Initial reports say GST rollout has been hassle-free
Dated 3rd July, 2017
The rollout of the country's most comprehensive indirect tax reform — the goods and services tax — has been positive and largely hassle-free, with no checks on state borders, smooth customs operations and no major problems reported, the government said.
Government officials are keeping a close watch on implementation and not taking any chances.
"Initial reports are positive… There have not been any hassles," revenue secretary Hasmukh Adhia told ET.
The government is now looking at a massive outreach to consumers as well as industry to clarify all issues and highlight the benefits of the tax regime, which came into effect on July 1.
"Day two of goods and services tax has passed without major problems being reported," the finance ministry said in a statement on Sunday.
"State and central government officers are providing the required information to trade and industry. We have got encouraging reports from roadside dhabas and big restaurants as well as from kirana shops to departmental stores that have started getting acclimatised to the new tax system," the finance ministry statement said.
The ministry said 2.23 lakh new dealers have entered the Goods and Services Tax Network system since June 25 by filing draft applications. Of these, 63,000 have also submitted full details and among them, 32,000 dealers have been granted fresh registrations.
Adhia himself issued several crucial clarifications through the day on Sunday on certain misconceptions about various provisions of the new tax.
The government plans to educate consumers about the comparative incidence on key commodities between GST and the previous tax regime, an official said, adding that it is also keeping an eye on prices.
Officials in the ministries concerned are keeping a close tab on implementation.
Cabinet secretary PK Sinha reviewed the situation on Sunday with revenue department officials. He has called a meeting with officials of other department.
ONE NATIONAL MARKET
Commercial tax check-posts at the borders in many states were dismantled, allowing for free movement of goods.
"This commercial tax checkpost has been closed," read a signboard at one such border post. "The feedback is that queues have disappeared," said a government official.
In the previous tax regime, trucks had to queue up at borders for hours to pay octroi or some similar entry tax levied by states. All such levies have been subsumed in GST.
GST combines 17 state and central taxes besides 23 cesses into one levy to create a seamless national market in the country.

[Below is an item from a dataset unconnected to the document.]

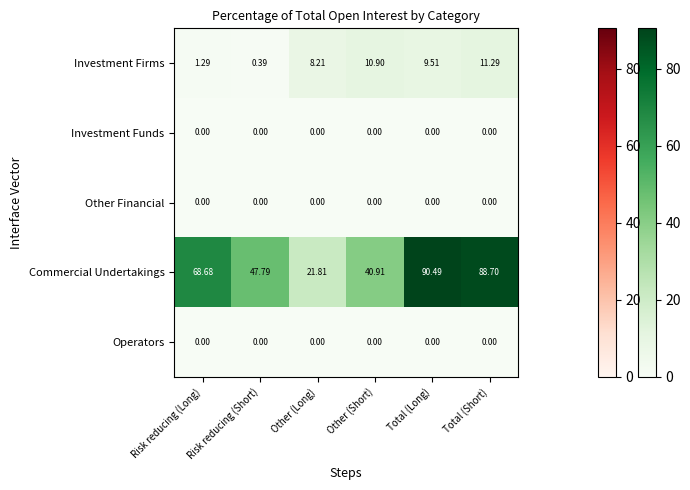

Rank the categories by Investment Firms value from lowest to highest.

Risk reducing (Short), Risk reducing (Long), Other (Long), Total (Long), Other (Short), Total (Short)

The customs department, which began collecting Integrated GST along with filing of bill of entry and shipping, has seen smooth operations, two senior officials said. Software issues cropping up due to the change in entries with GST were immediately addressed as offices remained open. There was only a one-hour, late evening closure to update the software.
There are no reports of shortage of supplies of essential commodities and medicines from anywhere in the country, officials and experts said.

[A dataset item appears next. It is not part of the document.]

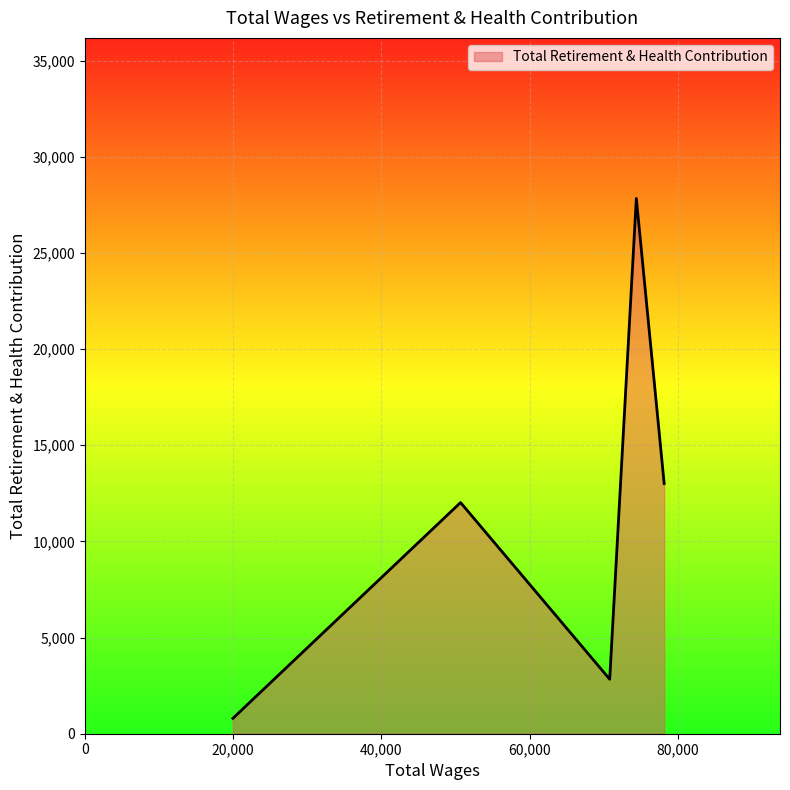

True or false: the data has more than 0 interior local peaks.

True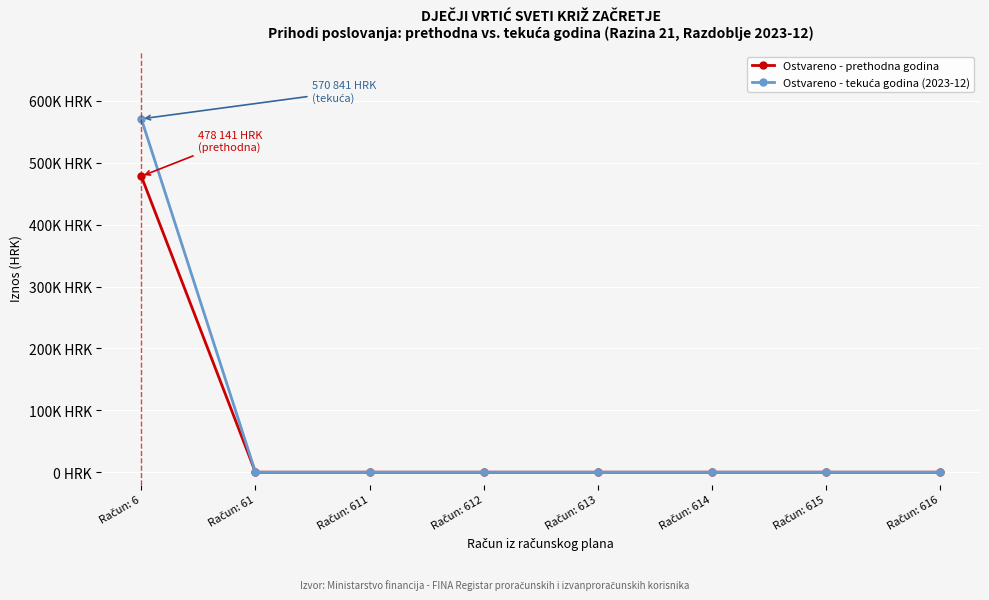

Reading right to left, list all the values displayed in this chart.

Ostvareno - prethodna godina: 0.0	0.0	0.0	0.0	0.0	0.0	0.0	478141.1
Ostvareno - tekuća godina (2023-12): 0.0	0.0	0.0	0.0	0.0	0.0	0.0	570841.2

The Confederation of All India Traders, a key association of traders across the country, said business activities remained normal and smooth with footfalls of customers in commercial markets and shopping complexes remaining normal.

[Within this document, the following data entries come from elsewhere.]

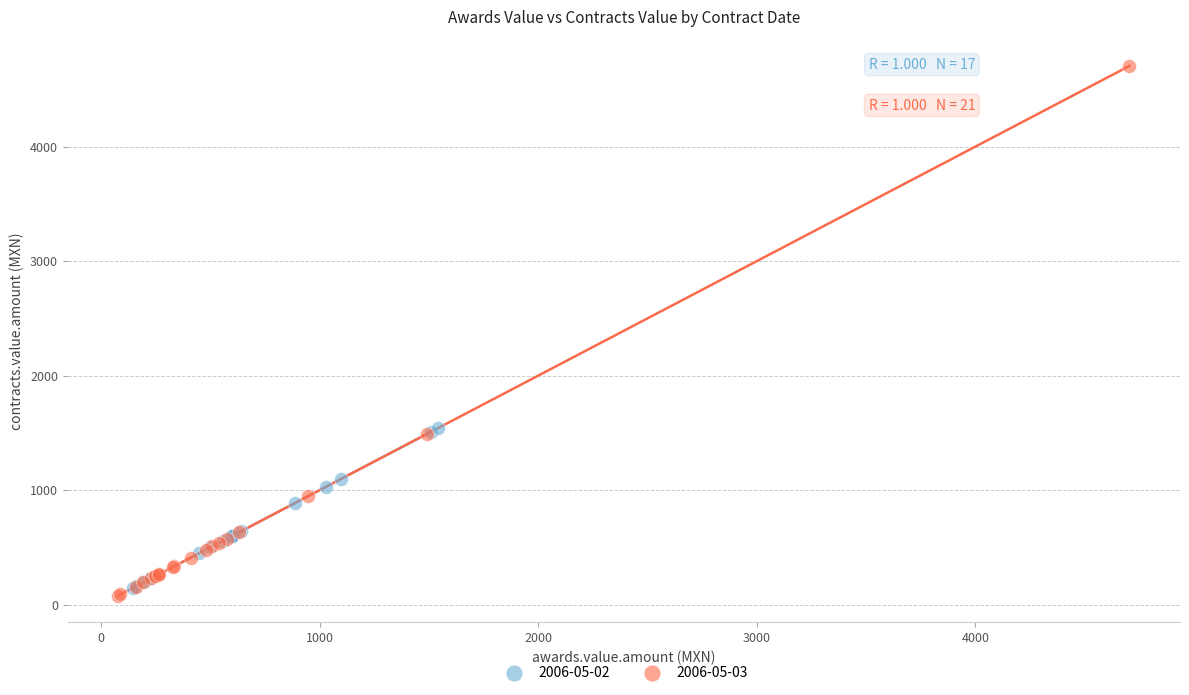

Which series contains the highest Y value?

2006-05-03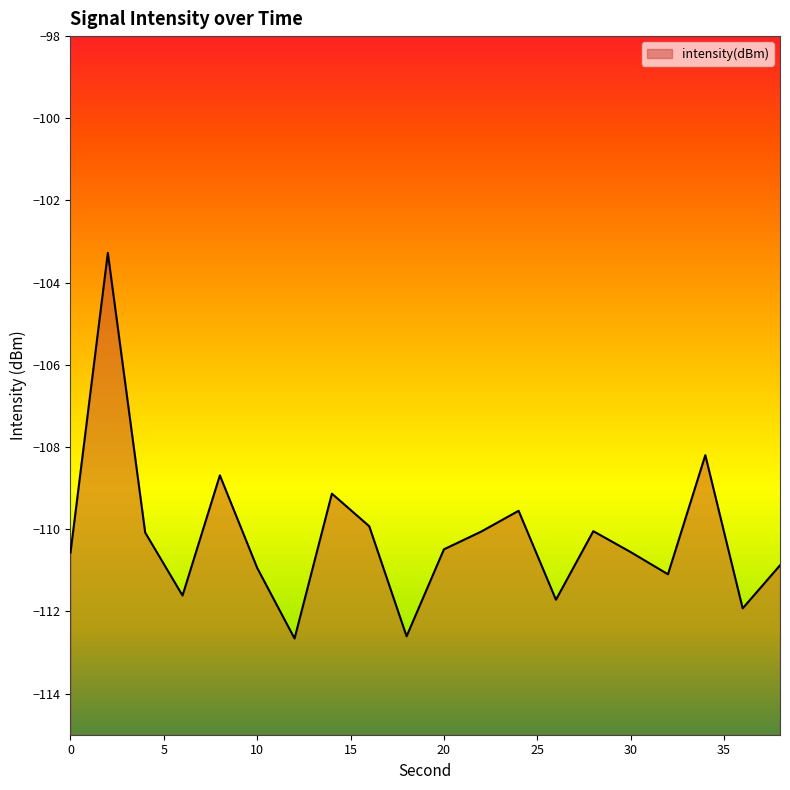

True or false: the data has more than 2 interior local peaks.

True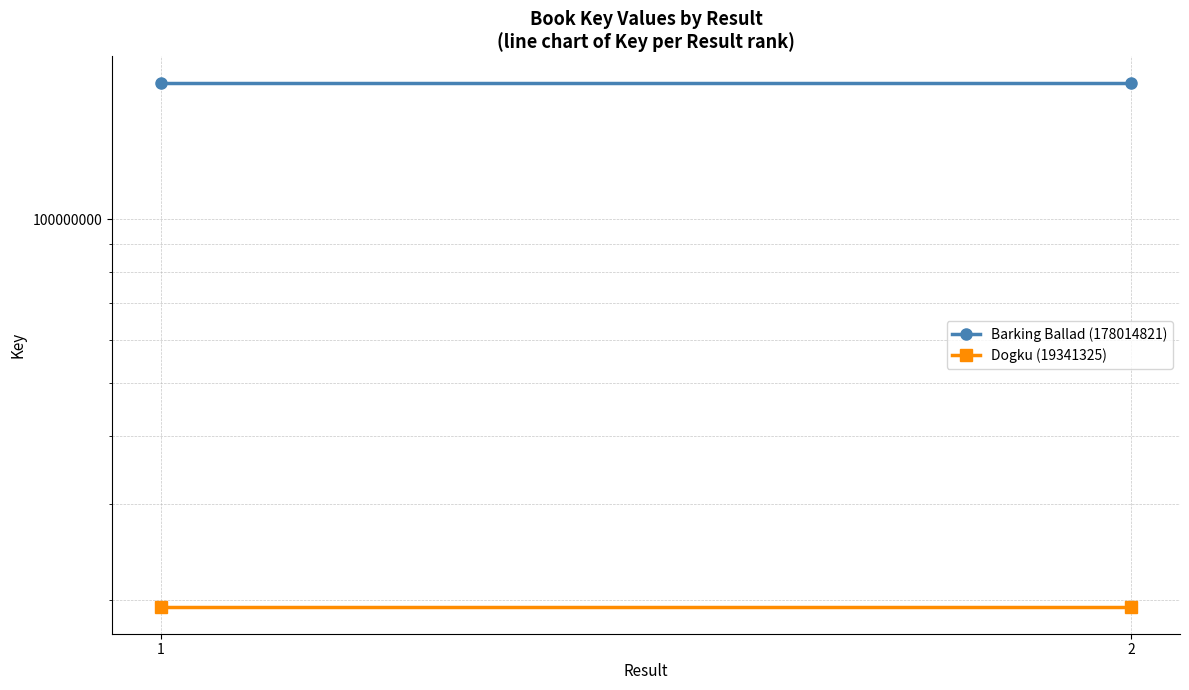

Between 1 and 2, which series saw the biggest shift?

Barking Ballad (178014821)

Tax experts agreed that the implementation of GST has been largely without hiccups.
"The rollout has been broadly smooth… No shortage of supplies," said Bipin Sapra, a partner at EY, while pitching for sectoral guidance to further help industry.
"It's good to see there have not been any major disruptions in business. The government’s massive outreach programme in the past few months seems to be paying off now," said Pratik Jain, leader, indirect tax, at PwC, also adding that the government must quickly come out with sector-specific guidance for which groups were formed.
The industry wants to see the first set of filings before giving the new tax a thumbs up.
"The acid test of the systems would be from September 10 onwards when the filing starts and the Goods and Services Tax Network will provide us our purchase registers," said CAIT national secretary-general Praveen Khandelwal.
Khandelwal also sought expeditious resolution of GST in Jammu & Kashmir, the only state that has remained outside the ambit of the new regime. He said this was hurting not only the trade but also consumers in the state.